スッキリと

空

天高く、秋晴れの空がなかなかやって来ません。

それでも、空を見ていると飽きないですよね。

子供の頃、松本城の公園に(天守閣のある堀の内側でなく、その外の少し離れたところに)石垣だけが残っていて、それが5メートルほどでそんなに高くない。

そこへ登ると中が少しえぐれていて一面に草が生えて、なんだか子供基地のようになっていました。

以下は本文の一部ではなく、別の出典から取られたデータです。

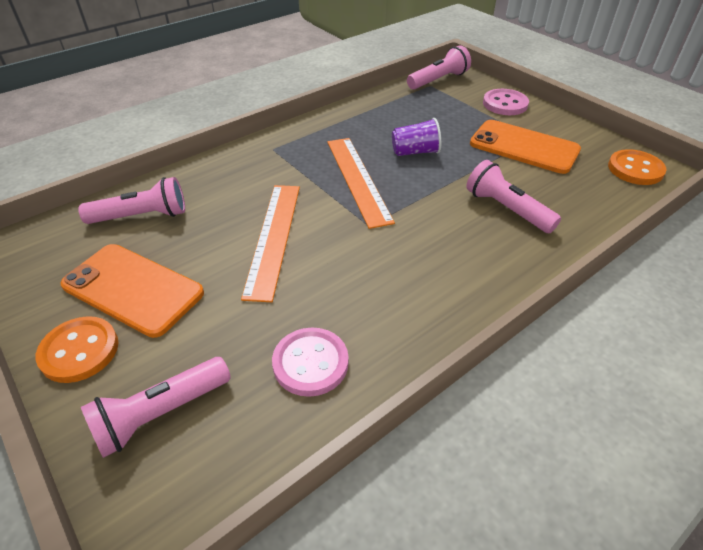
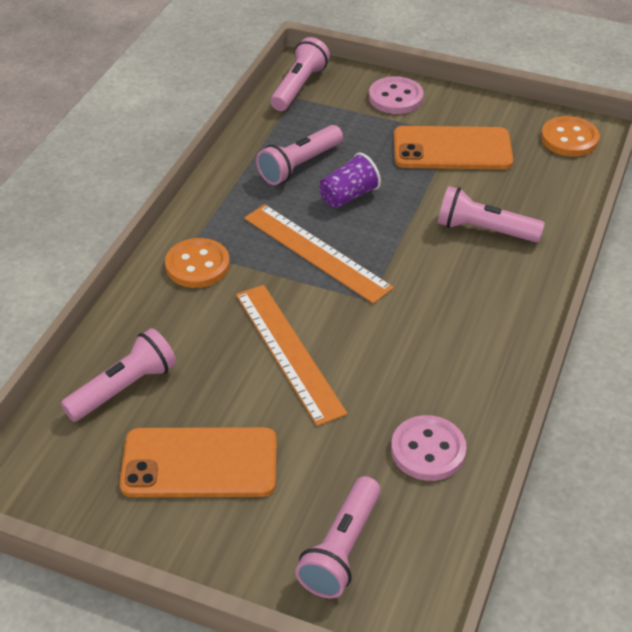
camera: 30 degrees left, 0 degrees up
(79, 351) = (211, 539): orange button -> orange button (197, 265)
(396, 123) = (299, 165): none -> pink flashlight

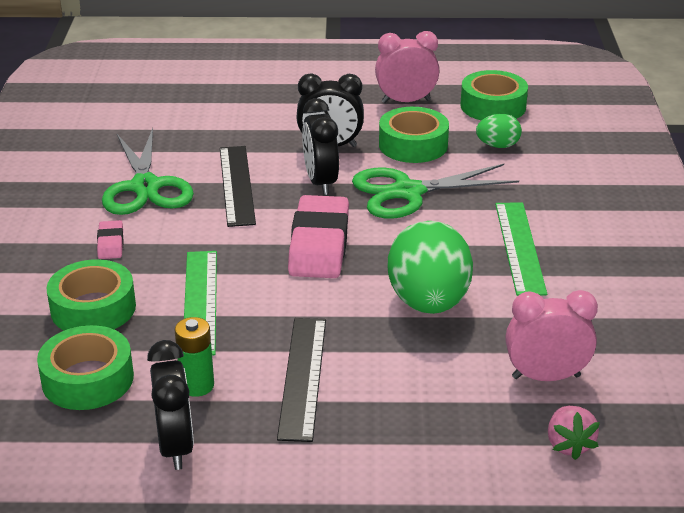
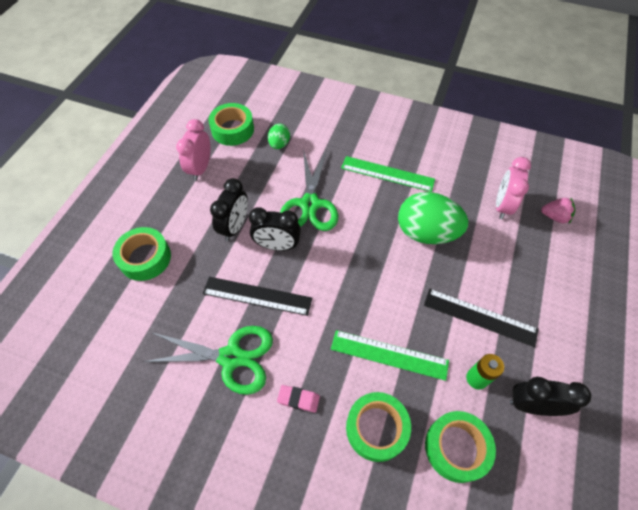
camera: 70 degrees left, 25 degrees up
(319, 245) = (349, 268): pink eraser -> none
(413, 145) = (257, 183): green tape -> green tape (145, 258)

凹んでいるのでその中に入ってしまえば、外からは見えません。

その頃天守閣は改修中で、お城全体に蓆が掛かっていて、改修中でも特別の許可を取れば、中には上がれたんですが、筵越しに見る外はぼんやりしていて、だから、石垣の中に入っている私を見つけることはできなかったと思います。

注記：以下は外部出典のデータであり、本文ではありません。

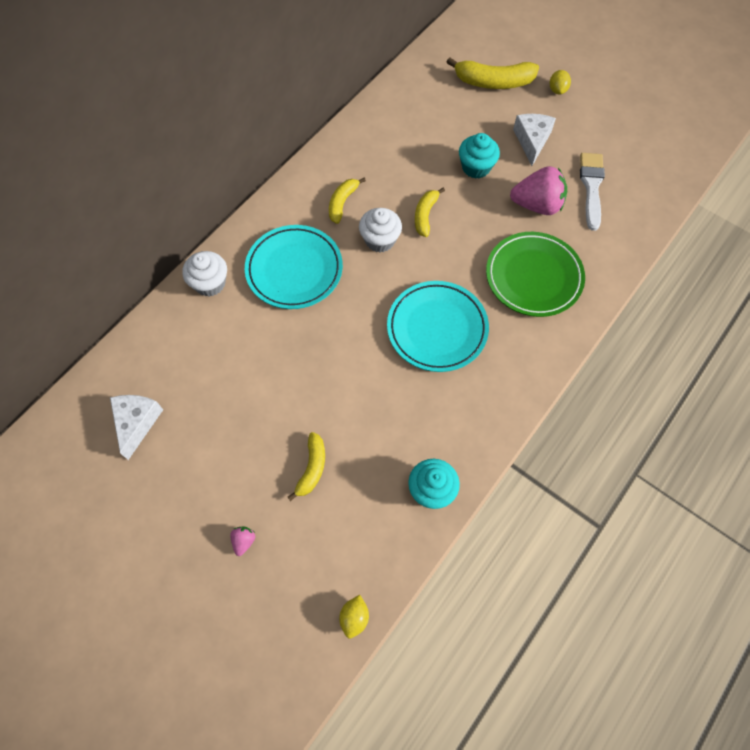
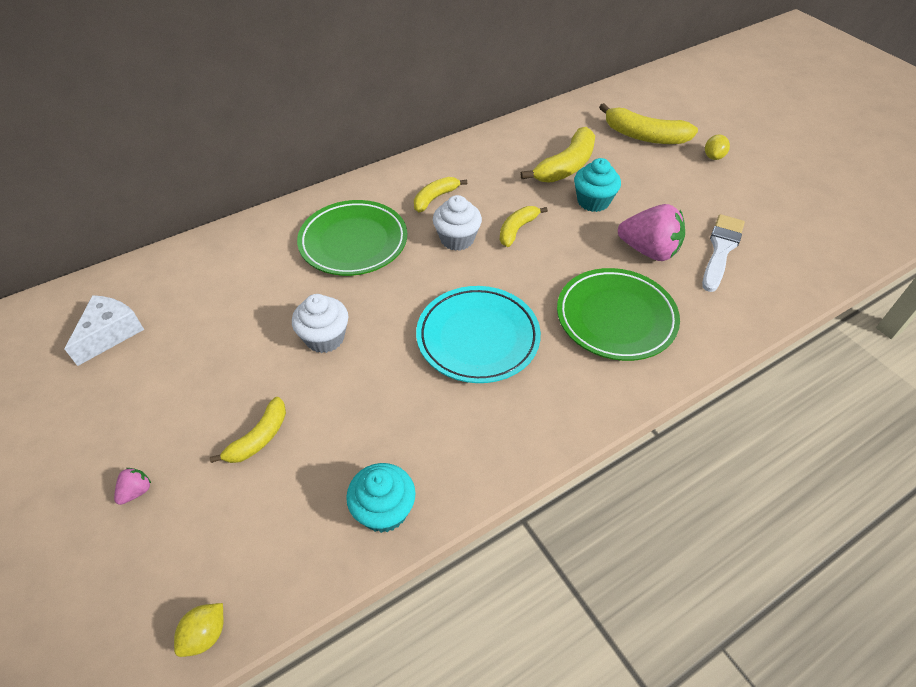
camera: 20 degrees right, 15 degrees down
(210, 283) = (263, 232): white cupcake -> white cupcake (325, 338)
(294, 270) = (353, 242): turquoise plate -> green plate
(439, 135) = (566, 166): none -> yellow banana
(532, 141) = (666, 193): white cheese -> none

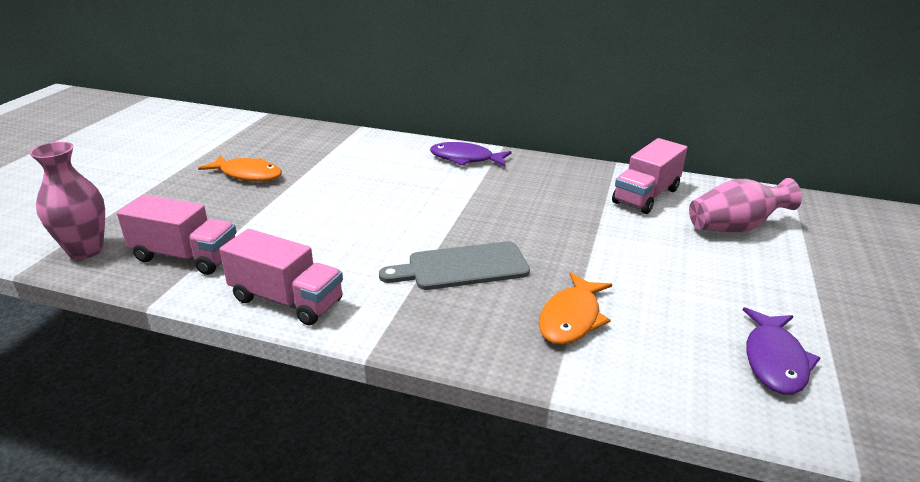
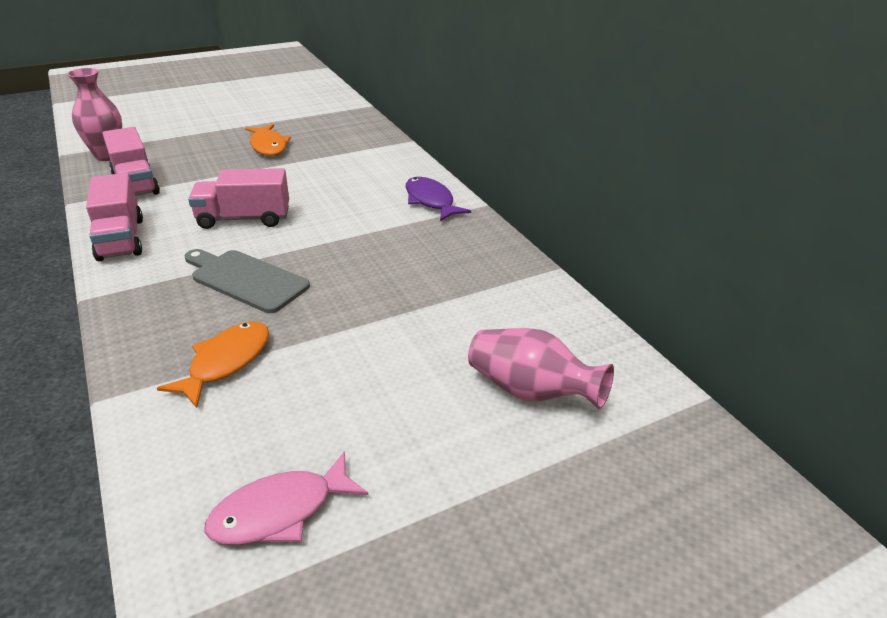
camera: 45 degrees right, 5 degrees up
(571, 318) = (226, 362): orange fish -> orange fish turned 135 degrees clockwise
(646, 196) = (512, 312): pink truck -> pink truck (244, 219)
(774, 360) = (280, 511): purple fish -> pink fish

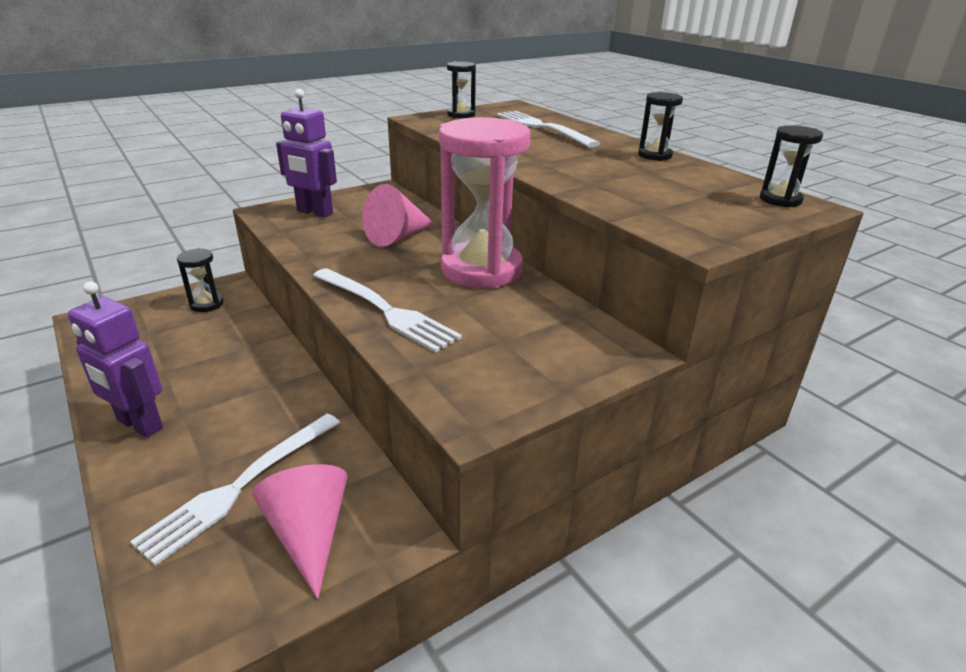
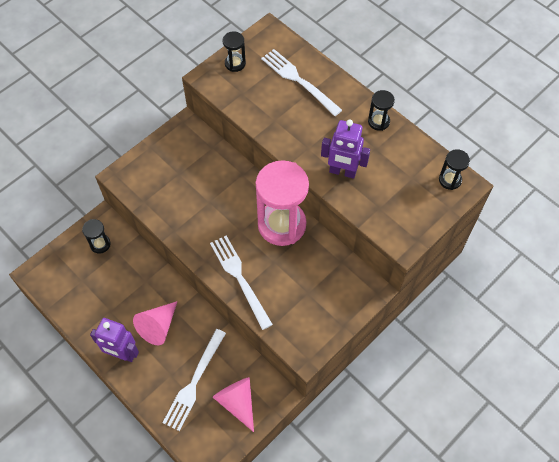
camera: 10 degrees left, 30 degrees up
(314, 212) = (154, 172): purple robot -> purple robot (342, 172)
(385, 310) = (239, 278): white fork -> white fork turned 150 degrees counterclockwise
(397, 237) = (220, 194): pink cone -> pink cone (158, 326)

学校から帰ると、よく一人でお城へ行って、その石垣に隠れて草に寝ころび、雲を眺めていました。

四囲を高い山に囲まれた盆地に湧く雲はいつまで見ていても飽きない形の変化を見せてくれました。

今思えば、詩的な子供だったのに、なぜこんなに現実的なおとなになってしまったんでしょう?

その一方でなかなか大人の了見が持てないでいる。

なんだかなあ、な人生で、こっちもなかなかスッキリとは晴れ渡らないんですねえ。